You can do all of that in fetch really easily with the init object.

   fetch('https://api.example.com/data', {
  headers: {
    'Authorization': 'Bearer ' + accessToken
  }

})

  • There are pretty much two usage patterns that come up all the time:

    1- automatically add bearer tokens to requests rather than manually specifying them every single time

    2- automatically dispatch some event or function when a 401 response is returned to clear the stale user session and return them to a login page.

    There's no reason to repeat this logic in every single place you make an API call.

    Likewise, every response I get is JSON. There's no reason to manually unwrap the response into JSON every time.

    Finally, there's some nice mocking utilities for axios for unit testing different responses and error codes.

    You're either going to copy/paste code everywhere, or you will write your own helper functions and never touch fetch directly. Axios... just works. No need to reinvent anything, and there's a ton of other handy features the GP mentioned as well you may or may not find yourself needing.

    • Interceptors are just wrappers in disguise.

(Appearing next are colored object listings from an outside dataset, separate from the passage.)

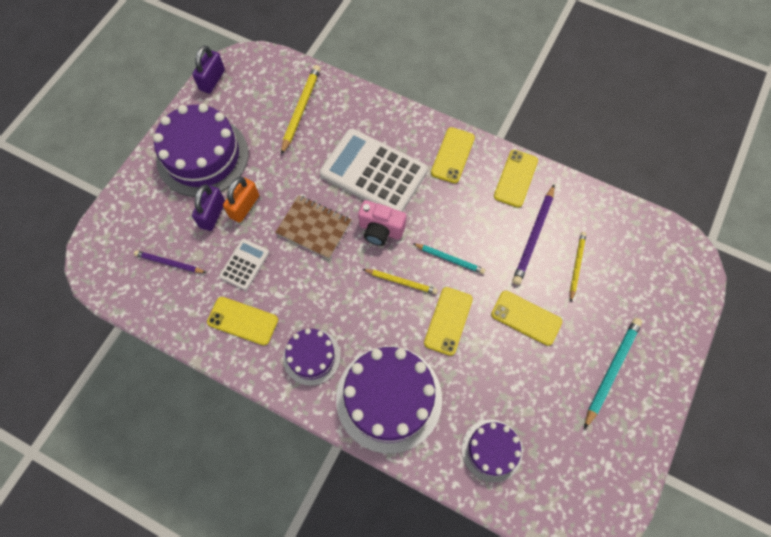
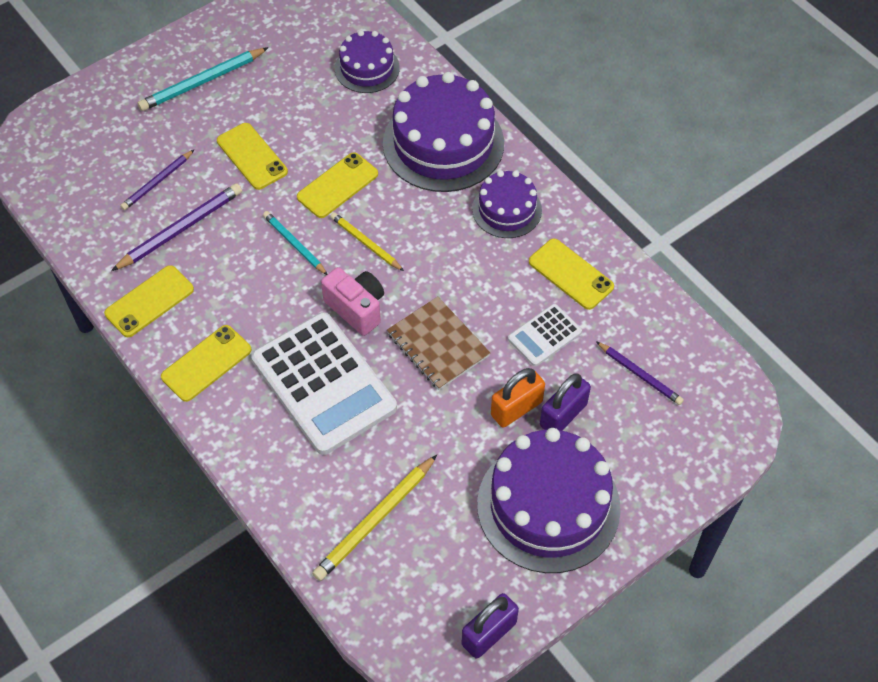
camera: 155 degrees left, 10 degrees down
(576, 265) = (157, 182): yellow pencil -> purple pencil

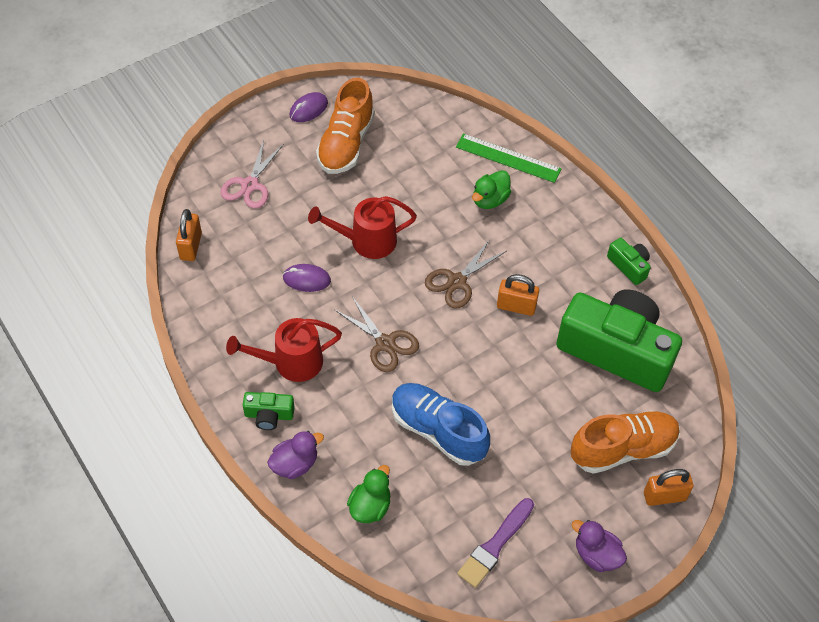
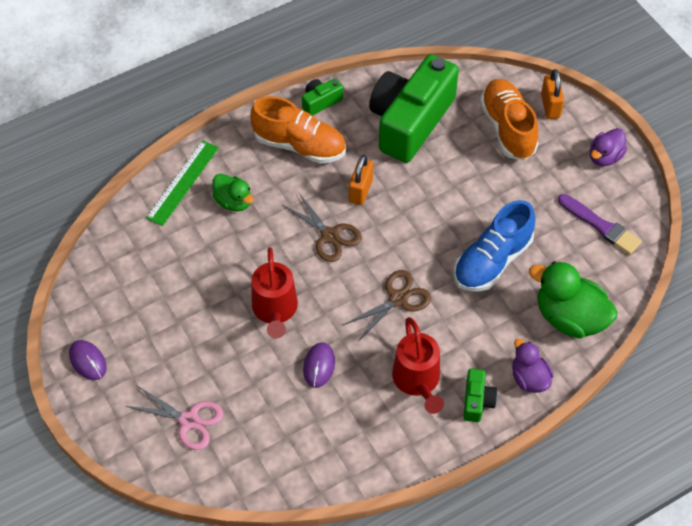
camera: 85 degrees left, 0 degrees up
(191, 246) = (268, 479): orange padlock -> none
(346, 143) = (143, 325): orange shoe -> orange shoe (300, 145)
(370, 506) = (569, 318): green duck -> green duck, size x1.68

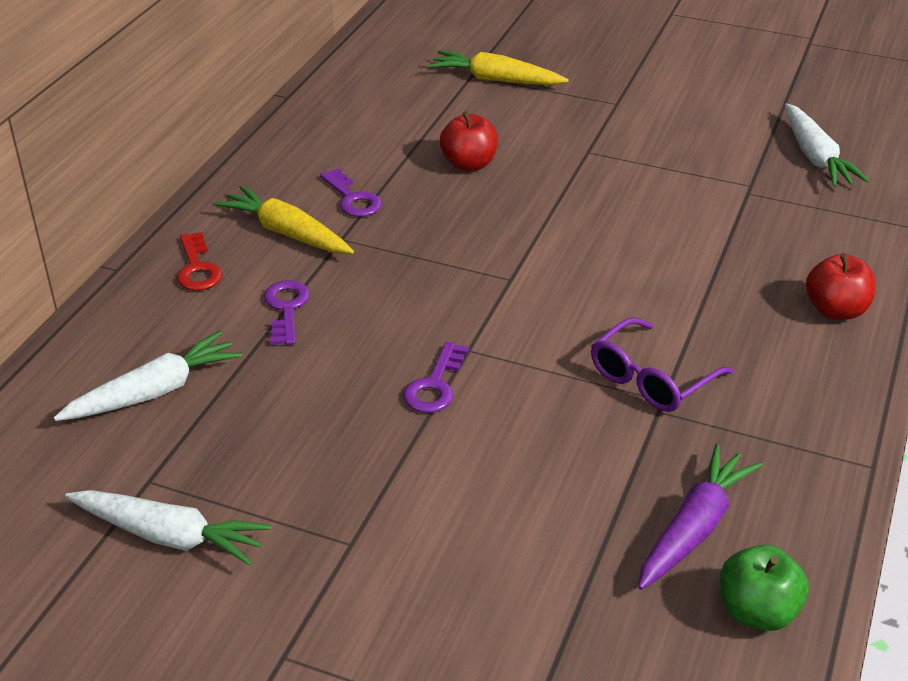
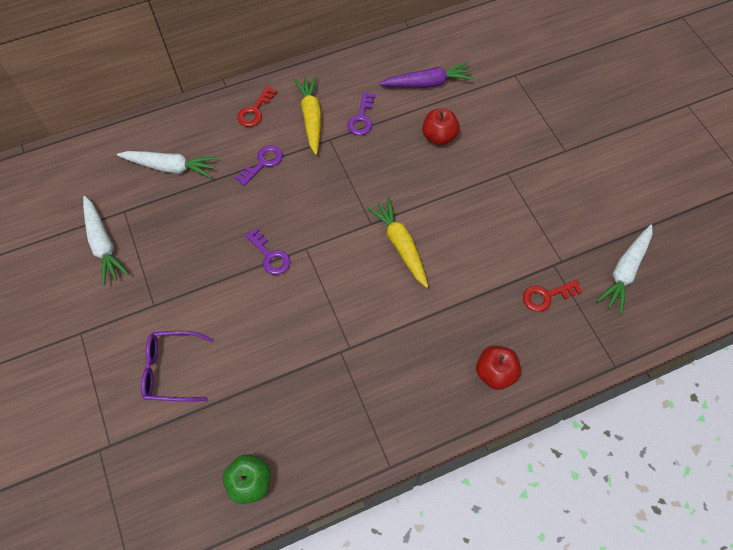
camera: 45 degrees right, 25 degrees up
(435, 385) = (270, 256): purple key -> purple key turned 105 degrees counterclockwise
(496, 80) = (522, 87): yellow carrot -> yellow carrot (400, 245)
(651, 379) = (359, 332): purple glasses -> purple glasses (171, 370)
(693, 528) = (277, 421): purple carrot -> purple carrot (427, 83)
(781, 220) = (546, 296): none -> red key

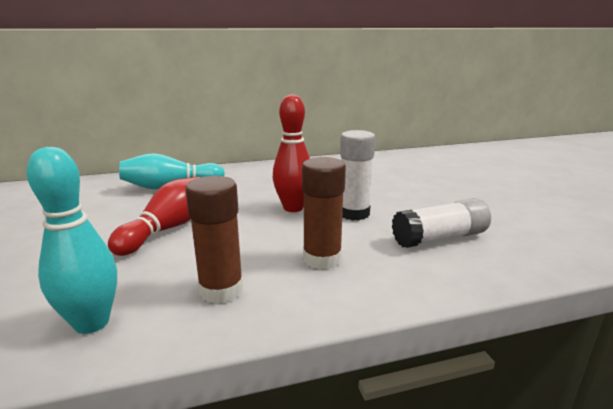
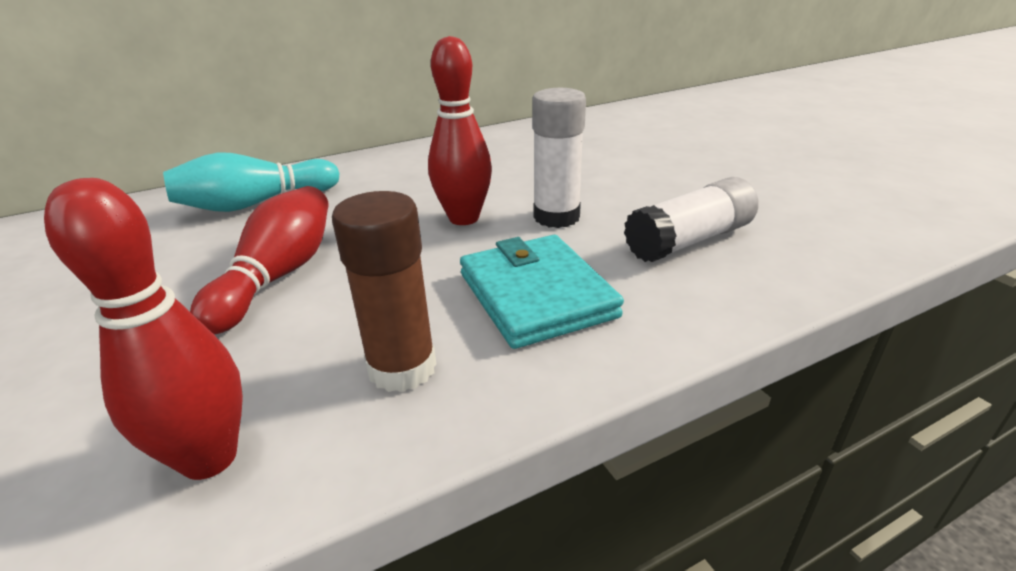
camera: 10 degrees left, 10 degrees up
(92, 323) = (209, 458): turquoise bowling pin -> red bowling pin
(322, 259) = (536, 295): brown glue stick -> turquoise wallet

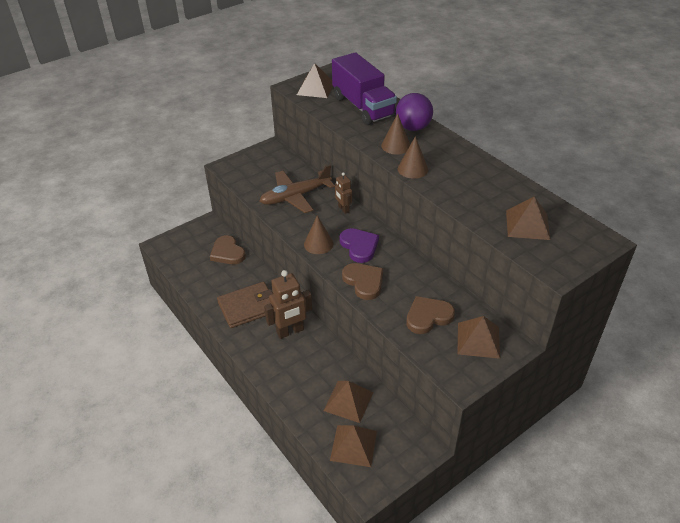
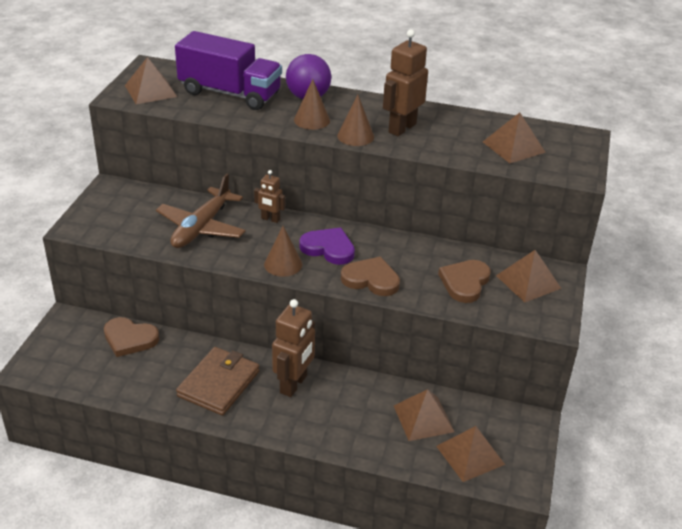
camera: 40 degrees left, 5 degrees down
(454, 176) = (402, 128): none -> brown robot

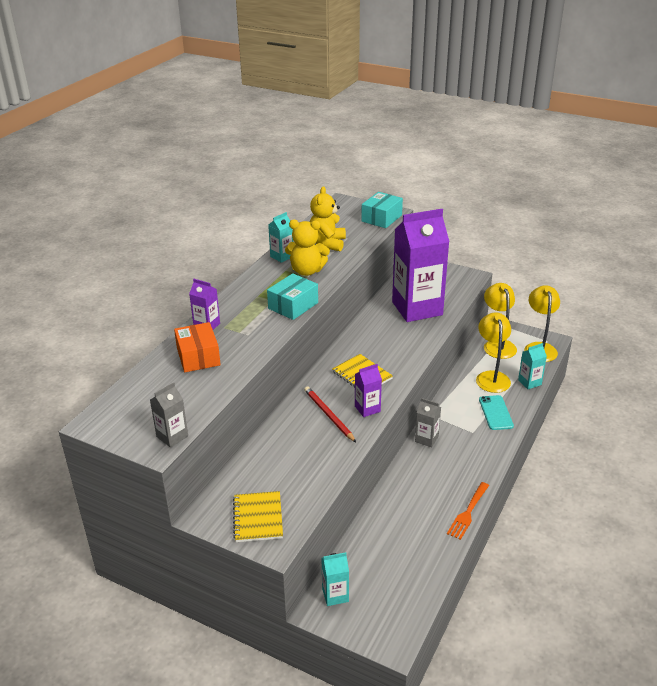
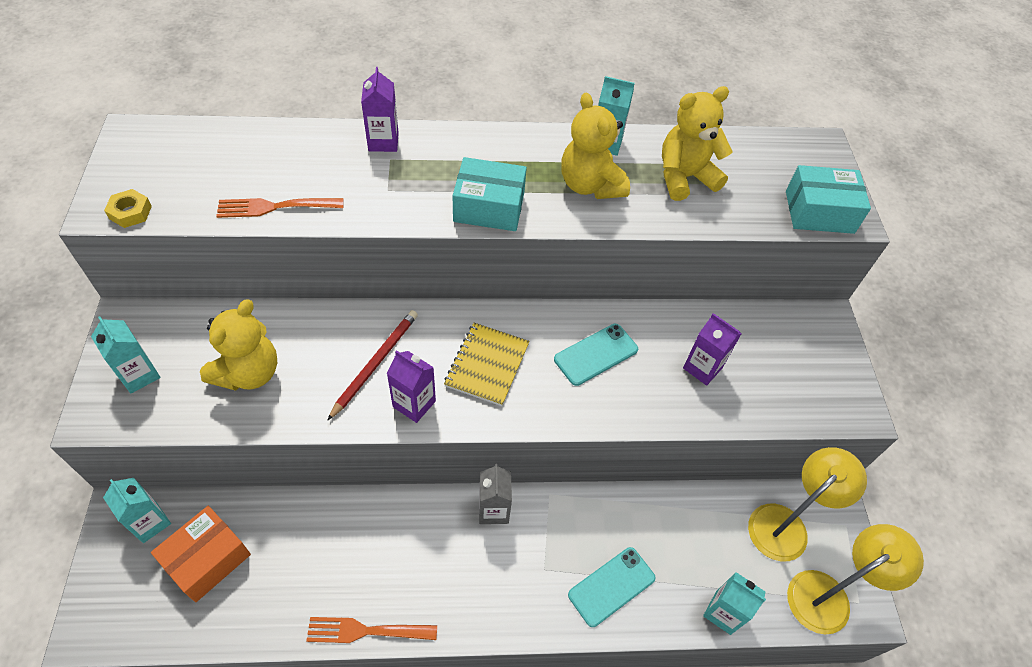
camera: 55 degrees right, 20 degrees up
(172, 436) = (130, 212): grey carton -> yellow nut
(198, 356) = (309, 163): orange box -> orange box (207, 559)
(223, 377) = (276, 207): none -> orange fork
(258, 518) = (139, 375): yellow notebook -> turquoise carton
(295, 468) = (249, 372): none -> yellow teddy bear
(383, 337) = (596, 354): none -> turquoise phone
(417, 308) = (702, 368): purple carton -> purple carton, size x0.42
(491, 377) = (695, 546): yellow lamp -> none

          const myfetch = async (req, options) => {
              let options = options || {};
              options.headers = options.headers || {};
              options.headers['Authorization'] = token;
          
              let res = await fetch(new Request(req, options));
              if (res.status == 401) {
                  // do your thing
                  throw new Error("oh no");
              }
              return res;
          }
      

      Convenience is a thing, but it doesn't require a massive library.

      8 replies →

    • that's such a weak argument. you can write about 20 lines of code to do exactly this without requiring a third party library.

    • > usage patterns

      IMO interceptors are bad. they hide what might get transformed with the API call at the place it is being used.

      > Likewise, every response I get is JSON. There's no reason to manually unwrap the response into JSON every time.

      This is not true unless you are not interfacing with your own backends. even then why not just make a helper that unwraps as json by default but can be passed an arg to parse as something else

    • One more use case for Axios is it automatically follows redirects, forwarding headers, and more importantly, omiting or rewriting the headers that shouldn't be forwarded for security reasons.